*Votre objectif:*
Dans le texte sur le Metronum ci-dessous, citez à l'identique le passage qui débute aux mots « Entretiens : le » et s'achève après les mots « faciliter son accès). ».

*Texte à lire:*
Entretiens : le Metronum d’après ses acteur·rice·s
Un entretien avec Elvire Delagrange et Vincent Lasserre, responsables de programmation au Metronum
Un entretien avec Antoine Collet, responsable technique au Metronum
Un entretien avec Camille Mathon, programmatrice de l’édition 2021 du festival Girls Don’t Cry au Metronum
L’histoire du Metronum
L’ouverture de cette salle est un projet porté par Marie Dequé, alors conseillère municipale déléguée à la musique, à partir de 2008,. Le projet a donc mis 6 ans avant d’être réalisé (puisque le Metronum a ouvert ses portes en 2014). A l’origine, l’idée était de concevoir une salle de spectacle dédiée aux Musiques Actuelles située en centre-ville (à la place du cinéma “Les Nouveautés”) afin de faciliter son accès).

*Éléments de données:*
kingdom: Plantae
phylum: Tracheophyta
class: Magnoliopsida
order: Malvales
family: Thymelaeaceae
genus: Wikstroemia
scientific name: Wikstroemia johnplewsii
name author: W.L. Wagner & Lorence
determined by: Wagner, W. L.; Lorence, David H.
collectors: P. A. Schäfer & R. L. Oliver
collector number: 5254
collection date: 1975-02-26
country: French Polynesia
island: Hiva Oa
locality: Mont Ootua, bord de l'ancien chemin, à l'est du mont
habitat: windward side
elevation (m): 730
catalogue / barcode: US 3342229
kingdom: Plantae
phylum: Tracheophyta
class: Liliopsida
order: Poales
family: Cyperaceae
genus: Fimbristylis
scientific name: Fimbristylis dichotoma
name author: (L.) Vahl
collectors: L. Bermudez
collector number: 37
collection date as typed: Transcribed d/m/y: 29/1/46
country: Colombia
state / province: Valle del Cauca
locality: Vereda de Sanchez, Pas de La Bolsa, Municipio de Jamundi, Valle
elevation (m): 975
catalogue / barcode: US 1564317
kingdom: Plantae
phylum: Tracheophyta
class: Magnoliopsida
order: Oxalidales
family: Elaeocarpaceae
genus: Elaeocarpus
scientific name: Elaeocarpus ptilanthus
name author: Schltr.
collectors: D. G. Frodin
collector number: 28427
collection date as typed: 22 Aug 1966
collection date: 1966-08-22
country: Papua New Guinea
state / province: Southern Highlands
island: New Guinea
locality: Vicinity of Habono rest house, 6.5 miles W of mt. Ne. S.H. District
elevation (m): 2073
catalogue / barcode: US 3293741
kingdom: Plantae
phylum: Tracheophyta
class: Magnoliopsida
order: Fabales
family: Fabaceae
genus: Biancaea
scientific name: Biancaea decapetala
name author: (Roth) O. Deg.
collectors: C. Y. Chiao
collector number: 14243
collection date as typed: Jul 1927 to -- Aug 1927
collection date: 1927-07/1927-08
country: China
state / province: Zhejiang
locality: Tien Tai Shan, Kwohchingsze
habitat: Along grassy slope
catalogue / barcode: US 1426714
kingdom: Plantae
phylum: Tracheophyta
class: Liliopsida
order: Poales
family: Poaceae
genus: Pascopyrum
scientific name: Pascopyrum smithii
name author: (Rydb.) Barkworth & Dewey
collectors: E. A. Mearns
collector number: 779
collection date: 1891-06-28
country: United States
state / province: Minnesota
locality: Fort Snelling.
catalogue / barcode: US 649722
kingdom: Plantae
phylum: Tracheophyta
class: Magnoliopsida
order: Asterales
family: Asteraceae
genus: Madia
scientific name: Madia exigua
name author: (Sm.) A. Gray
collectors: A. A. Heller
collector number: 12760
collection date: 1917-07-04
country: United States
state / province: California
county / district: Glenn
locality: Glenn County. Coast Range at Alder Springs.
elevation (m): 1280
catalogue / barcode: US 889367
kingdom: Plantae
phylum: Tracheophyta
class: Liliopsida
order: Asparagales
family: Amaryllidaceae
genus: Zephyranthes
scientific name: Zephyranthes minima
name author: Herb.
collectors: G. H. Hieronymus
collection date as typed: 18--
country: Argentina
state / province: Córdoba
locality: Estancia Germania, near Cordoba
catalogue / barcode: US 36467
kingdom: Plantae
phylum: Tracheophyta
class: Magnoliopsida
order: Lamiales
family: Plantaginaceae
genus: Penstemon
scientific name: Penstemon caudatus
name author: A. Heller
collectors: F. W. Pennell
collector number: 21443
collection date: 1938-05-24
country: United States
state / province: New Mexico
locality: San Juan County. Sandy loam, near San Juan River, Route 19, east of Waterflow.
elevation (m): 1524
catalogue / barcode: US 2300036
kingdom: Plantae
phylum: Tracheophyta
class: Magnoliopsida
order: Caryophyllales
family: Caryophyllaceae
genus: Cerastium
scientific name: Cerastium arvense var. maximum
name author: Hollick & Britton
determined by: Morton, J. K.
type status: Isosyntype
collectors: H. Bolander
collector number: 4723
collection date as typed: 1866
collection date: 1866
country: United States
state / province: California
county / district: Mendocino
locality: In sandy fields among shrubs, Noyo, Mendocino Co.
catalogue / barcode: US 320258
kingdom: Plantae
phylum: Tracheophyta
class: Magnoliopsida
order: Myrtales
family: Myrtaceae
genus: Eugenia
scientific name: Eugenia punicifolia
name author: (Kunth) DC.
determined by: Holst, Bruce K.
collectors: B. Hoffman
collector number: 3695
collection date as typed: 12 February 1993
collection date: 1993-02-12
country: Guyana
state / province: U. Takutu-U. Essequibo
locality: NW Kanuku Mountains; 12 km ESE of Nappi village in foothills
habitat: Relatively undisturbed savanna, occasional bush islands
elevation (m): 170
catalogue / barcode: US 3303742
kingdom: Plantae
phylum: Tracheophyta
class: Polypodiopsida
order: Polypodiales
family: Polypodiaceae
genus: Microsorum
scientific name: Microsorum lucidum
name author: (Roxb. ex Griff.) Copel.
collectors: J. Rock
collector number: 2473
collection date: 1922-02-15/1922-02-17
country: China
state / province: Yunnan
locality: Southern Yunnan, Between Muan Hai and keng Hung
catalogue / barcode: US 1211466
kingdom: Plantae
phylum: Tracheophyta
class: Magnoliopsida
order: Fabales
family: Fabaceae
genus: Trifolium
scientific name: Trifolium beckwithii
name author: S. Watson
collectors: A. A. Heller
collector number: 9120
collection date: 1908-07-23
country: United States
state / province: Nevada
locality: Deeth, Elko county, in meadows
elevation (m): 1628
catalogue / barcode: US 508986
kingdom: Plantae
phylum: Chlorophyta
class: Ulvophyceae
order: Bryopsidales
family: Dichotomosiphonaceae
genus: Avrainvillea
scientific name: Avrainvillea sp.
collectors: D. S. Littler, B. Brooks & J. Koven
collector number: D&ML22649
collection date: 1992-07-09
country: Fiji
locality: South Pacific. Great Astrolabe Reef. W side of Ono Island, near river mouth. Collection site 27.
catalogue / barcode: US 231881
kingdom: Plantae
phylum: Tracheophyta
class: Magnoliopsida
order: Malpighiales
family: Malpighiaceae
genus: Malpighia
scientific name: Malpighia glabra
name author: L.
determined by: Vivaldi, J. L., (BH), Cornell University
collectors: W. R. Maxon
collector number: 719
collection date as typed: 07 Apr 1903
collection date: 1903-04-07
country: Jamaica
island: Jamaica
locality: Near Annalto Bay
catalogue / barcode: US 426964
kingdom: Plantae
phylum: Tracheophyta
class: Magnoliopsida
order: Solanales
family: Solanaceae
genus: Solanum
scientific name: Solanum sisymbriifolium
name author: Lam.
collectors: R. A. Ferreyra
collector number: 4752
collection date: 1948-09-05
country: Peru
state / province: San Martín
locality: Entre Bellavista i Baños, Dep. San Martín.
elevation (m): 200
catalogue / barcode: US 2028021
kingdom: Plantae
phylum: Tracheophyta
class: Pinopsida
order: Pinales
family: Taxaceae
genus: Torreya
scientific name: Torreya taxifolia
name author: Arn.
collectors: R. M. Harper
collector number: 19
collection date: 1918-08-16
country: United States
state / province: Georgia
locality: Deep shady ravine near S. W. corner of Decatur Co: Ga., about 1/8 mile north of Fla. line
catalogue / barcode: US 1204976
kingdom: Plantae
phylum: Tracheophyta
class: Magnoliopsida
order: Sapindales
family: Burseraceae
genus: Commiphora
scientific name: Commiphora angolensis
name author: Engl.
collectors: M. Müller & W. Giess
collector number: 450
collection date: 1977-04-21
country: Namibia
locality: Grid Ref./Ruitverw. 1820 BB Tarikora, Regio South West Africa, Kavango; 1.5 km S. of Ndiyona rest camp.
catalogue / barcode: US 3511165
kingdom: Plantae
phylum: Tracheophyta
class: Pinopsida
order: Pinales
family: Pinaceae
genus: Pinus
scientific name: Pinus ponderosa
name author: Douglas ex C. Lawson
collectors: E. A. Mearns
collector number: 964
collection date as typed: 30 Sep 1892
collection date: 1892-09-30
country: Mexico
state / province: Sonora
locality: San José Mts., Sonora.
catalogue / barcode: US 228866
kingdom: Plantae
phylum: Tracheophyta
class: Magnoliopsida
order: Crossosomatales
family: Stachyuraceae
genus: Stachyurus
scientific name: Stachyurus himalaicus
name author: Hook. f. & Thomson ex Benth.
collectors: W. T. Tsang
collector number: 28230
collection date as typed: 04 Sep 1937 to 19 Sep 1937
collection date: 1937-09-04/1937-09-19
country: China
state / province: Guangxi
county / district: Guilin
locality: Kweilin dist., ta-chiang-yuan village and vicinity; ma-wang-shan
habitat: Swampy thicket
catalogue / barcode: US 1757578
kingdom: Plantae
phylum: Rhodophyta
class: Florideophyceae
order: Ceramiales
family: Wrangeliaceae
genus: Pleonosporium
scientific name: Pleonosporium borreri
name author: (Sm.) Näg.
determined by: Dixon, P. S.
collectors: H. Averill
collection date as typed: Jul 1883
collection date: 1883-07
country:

*Résultat ci-dessous:*
Entretiens : le Metronum d’après ses acteur·rice·s
Un entretien avec Elvire Delagrange et Vincent Lasserre, responsables de programmation au Metronum
Un entretien avec Antoine Collet, responsable technique au Metronum
Un entretien avec Camille Mathon, programmatrice de l’édition 2021 du festival Girls Don’t Cry au Metronum
L’histoire du Metronum
L’ouverture de cette salle est un projet porté par Marie Dequé, alors conseillère municipale déléguée à la musique, à partir de 2008,. Le projet a donc mis 6 ans avant d’être réalisé (puisque le Metronum a ouvert ses portes en 2014). A l’origine, l’idée était de concevoir une salle de spectacle dédiée aux Musiques Actuelles située en centre-ville (à la place du cinéma “Les Nouveautés”) afin de faciliter son accès).